──────── Data excerpts ────────

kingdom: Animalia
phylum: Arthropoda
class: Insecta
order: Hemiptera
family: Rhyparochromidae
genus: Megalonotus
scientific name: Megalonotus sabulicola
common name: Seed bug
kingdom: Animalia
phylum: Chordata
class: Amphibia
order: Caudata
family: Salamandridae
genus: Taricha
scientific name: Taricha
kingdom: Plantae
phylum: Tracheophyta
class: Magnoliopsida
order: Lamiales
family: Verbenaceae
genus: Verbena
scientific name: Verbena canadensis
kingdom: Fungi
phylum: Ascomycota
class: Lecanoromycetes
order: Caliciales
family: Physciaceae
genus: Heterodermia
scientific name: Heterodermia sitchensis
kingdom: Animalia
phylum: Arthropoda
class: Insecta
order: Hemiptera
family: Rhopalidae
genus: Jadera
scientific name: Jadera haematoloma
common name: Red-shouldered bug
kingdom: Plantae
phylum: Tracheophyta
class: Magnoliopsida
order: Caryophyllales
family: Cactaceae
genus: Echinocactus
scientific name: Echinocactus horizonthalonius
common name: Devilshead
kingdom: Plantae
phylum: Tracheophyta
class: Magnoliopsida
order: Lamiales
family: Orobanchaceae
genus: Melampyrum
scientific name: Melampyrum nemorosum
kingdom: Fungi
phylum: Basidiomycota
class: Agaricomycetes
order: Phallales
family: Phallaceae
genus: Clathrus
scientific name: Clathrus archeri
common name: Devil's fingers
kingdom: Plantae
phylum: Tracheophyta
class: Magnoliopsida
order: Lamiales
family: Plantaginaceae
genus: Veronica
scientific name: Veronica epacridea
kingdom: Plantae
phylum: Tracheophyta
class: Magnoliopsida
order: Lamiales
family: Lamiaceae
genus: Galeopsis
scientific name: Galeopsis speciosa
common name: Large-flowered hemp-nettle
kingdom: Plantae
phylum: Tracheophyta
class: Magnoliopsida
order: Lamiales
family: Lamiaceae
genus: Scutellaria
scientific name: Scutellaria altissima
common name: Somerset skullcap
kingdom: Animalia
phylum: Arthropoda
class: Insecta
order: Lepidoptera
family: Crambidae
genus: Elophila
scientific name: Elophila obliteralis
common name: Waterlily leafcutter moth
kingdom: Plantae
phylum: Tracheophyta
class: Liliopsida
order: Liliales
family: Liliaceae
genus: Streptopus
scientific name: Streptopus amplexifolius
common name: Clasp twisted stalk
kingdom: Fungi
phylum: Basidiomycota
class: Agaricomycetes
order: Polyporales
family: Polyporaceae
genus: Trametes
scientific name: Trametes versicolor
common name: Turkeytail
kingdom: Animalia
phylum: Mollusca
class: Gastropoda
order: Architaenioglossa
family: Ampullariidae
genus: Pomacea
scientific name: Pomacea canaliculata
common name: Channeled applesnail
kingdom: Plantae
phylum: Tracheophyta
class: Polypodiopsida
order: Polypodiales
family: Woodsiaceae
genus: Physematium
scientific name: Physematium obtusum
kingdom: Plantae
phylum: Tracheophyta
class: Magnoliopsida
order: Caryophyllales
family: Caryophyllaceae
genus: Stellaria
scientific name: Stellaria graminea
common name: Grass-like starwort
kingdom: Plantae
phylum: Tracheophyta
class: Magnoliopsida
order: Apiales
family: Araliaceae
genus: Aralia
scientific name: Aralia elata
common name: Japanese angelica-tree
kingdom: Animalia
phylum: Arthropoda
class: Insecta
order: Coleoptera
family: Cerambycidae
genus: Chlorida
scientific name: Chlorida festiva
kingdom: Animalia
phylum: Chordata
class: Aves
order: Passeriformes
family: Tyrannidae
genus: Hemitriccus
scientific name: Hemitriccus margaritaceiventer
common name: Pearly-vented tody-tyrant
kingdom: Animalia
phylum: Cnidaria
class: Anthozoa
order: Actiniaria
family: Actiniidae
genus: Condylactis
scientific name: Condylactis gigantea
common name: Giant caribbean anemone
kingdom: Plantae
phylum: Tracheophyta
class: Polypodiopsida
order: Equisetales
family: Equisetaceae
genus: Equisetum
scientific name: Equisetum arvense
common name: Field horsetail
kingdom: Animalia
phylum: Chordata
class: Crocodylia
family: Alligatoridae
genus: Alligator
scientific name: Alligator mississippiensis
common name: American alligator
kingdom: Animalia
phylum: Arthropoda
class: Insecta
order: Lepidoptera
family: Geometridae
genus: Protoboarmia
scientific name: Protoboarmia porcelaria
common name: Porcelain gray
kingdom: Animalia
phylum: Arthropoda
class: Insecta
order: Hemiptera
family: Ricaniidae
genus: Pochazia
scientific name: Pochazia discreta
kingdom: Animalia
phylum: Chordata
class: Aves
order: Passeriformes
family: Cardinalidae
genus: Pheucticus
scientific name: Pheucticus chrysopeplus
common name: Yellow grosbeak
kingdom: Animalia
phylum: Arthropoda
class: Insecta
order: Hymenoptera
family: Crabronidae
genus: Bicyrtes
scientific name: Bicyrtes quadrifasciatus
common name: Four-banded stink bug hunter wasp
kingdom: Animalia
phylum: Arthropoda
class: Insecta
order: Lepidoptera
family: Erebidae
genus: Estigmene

────────

▶ [What you are asked to do] Quote the entire listing above line by line, without changing a single character.

▶ [Exercise result]
kingdom: Animalia
phylum: Arthropoda
class: Insecta
order: Hemiptera
family: Rhyparochromidae
genus: Megalonotus
scientific name: Megalonotus sabulicola
common name: Seed bug
kingdom: Animalia
phylum: Chordata
class: Amphibia
order: Caudata
family: Salamandridae
genus: Taricha
scientific name: Taricha
kingdom: Plantae
phylum: Tracheophyta
class: Magnoliopsida
order: Lamiales
family: Verbenaceae
genus: Verbena
scientific name: Verbena canadensis
kingdom: Fungi
phylum: Ascomycota
class: Lecanoromycetes
order: Caliciales
family: Physciaceae
genus: Heterodermia
scientific name: Heterodermia sitchensis
kingdom: Animalia
phylum: Arthropoda
class: Insecta
order: Hemiptera
family: Rhopalidae
genus: Jadera
scientific name: Jadera haematoloma
common name: Red-shouldered bug
kingdom: Plantae
phylum: Tracheophyta
class: Magnoliopsida
order: Caryophyllales
family: Cactaceae
genus: Echinocactus
scientific name: Echinocactus horizonthalonius
common name: Devilshead
kingdom: Plantae
phylum: Tracheophyta
class: Magnoliopsida
order: Lamiales
family: Orobanchaceae
genus: Melampyrum
scientific name: Melampyrum nemorosum
kingdom: Fungi
phylum: Basidiomycota
class: Agaricomycetes
order: Phallales
family: Phallaceae
genus: Clathrus
scientific name: Clathrus archeri
common name: Devil's fingers
kingdom: Plantae
phylum: Tracheophyta
class: Magnoliopsida
order: Lamiales
family: Plantaginaceae
genus: Veronica
scientific name: Veronica epacridea
kingdom: Plantae
phylum: Tracheophyta
class: Magnoliopsida
order: Lamiales
family: Lamiaceae
genus: Galeopsis
scientific name: Galeopsis speciosa
common name: Large-flowered hemp-nettle
kingdom: Plantae
phylum: Tracheophyta
class: Magnoliopsida
order: Lamiales
family: Lamiaceae
genus: Scutellaria
scientific name: Scutellaria altissima
common name: Somerset skullcap
kingdom: Animalia
phylum: Arthropoda
class: Insecta
order: Lepidoptera
family: Crambidae
genus: Elophila
scientific name: Elophila obliteralis
common name: Waterlily leafcutter moth
kingdom: Plantae
phylum: Tracheophyta
class: Liliopsida
order: Liliales
family: Liliaceae
genus: Streptopus
scientific name: Streptopus amplexifolius
common name: Clasp twisted stalk
kingdom: Fungi
phylum: Basidiomycota
class: Agaricomycetes
order: Polyporales
family: Polyporaceae
genus: Trametes
scientific name: Trametes versicolor
common name: Turkeytail
kingdom: Animalia
phylum: Mollusca
class: Gastropoda
order: Architaenioglossa
family: Ampullariidae
genus: Pomacea
scientific name: Pomacea canaliculata
common name: Channeled applesnail
kingdom: Plantae
phylum: Tracheophyta
class: Polypodiopsida
order: Polypodiales
family: Woodsiaceae
genus: Physematium
scientific name: Physematium obtusum
kingdom: Plantae
phylum: Tracheophyta
class: Magnoliopsida
order: Caryophyllales
family: Caryophyllaceae
genus: Stellaria
scientific name: Stellaria graminea
common name: Grass-like starwort
kingdom: Plantae
phylum: Tracheophyta
class: Magnoliopsida
order: Apiales
family: Araliaceae
genus: Aralia
scientific name: Aralia elata
common name: Japanese angelica-tree
kingdom: Animalia
phylum: Arthropoda
class: Insecta
order: Coleoptera
family: Cerambycidae
genus: Chlorida
scientific name: Chlorida festiva
kingdom: Animalia
phylum: Chordata
class: Aves
order: Passeriformes
family: Tyrannidae
genus: Hemitriccus
scientific name: Hemitriccus margaritaceiventer
common name: Pearly-vented tody-tyrant
kingdom: Animalia
phylum: Cnidaria
class: Anthozoa
order: Actiniaria
family: Actiniidae
genus: Condylactis
scientific name: Condylactis gigantea
common name: Giant caribbean anemone
kingdom: Plantae
phylum: Tracheophyta
class: Polypodiopsida
order: Equisetales
family: Equisetaceae
genus: Equisetum
scientific name: Equisetum arvense
common name: Field horsetail
kingdom: Animalia
phylum: Chordata
class: Crocodylia
family: Alligatoridae
genus: Alligator
scientific name: Alligator mississippiensis
common name: American alligator
kingdom: Animalia
phylum: Arthropoda
class: Insecta
order: Lepidoptera
family: Geometridae
genus: Protoboarmia
scientific name: Protoboarmia porcelaria
common name: Porcelain gray
kingdom: Animalia
phylum: Arthropoda
class: Insecta
order: Hemiptera
family: Ricaniidae
genus: Pochazia
scientific name: Pochazia discreta
kingdom: Animalia
phylum: Chordata
class: Aves
order: Passeriformes
family: Cardinalidae
genus: Pheucticus
scientific name: Pheucticus chrysopeplus
common name: Yellow grosbeak
kingdom: Animalia
phylum: Arthropoda
class: Insecta
order: Hymenoptera
family: Crabronidae
genus: Bicyrtes
scientific name: Bicyrtes quadrifasciatus
common name: Four-banded stink bug hunter wasp
kingdom: Animalia
phylum: Arthropoda
class: Insecta
order: Lepidoptera
family: Erebidae
genus: Estigmene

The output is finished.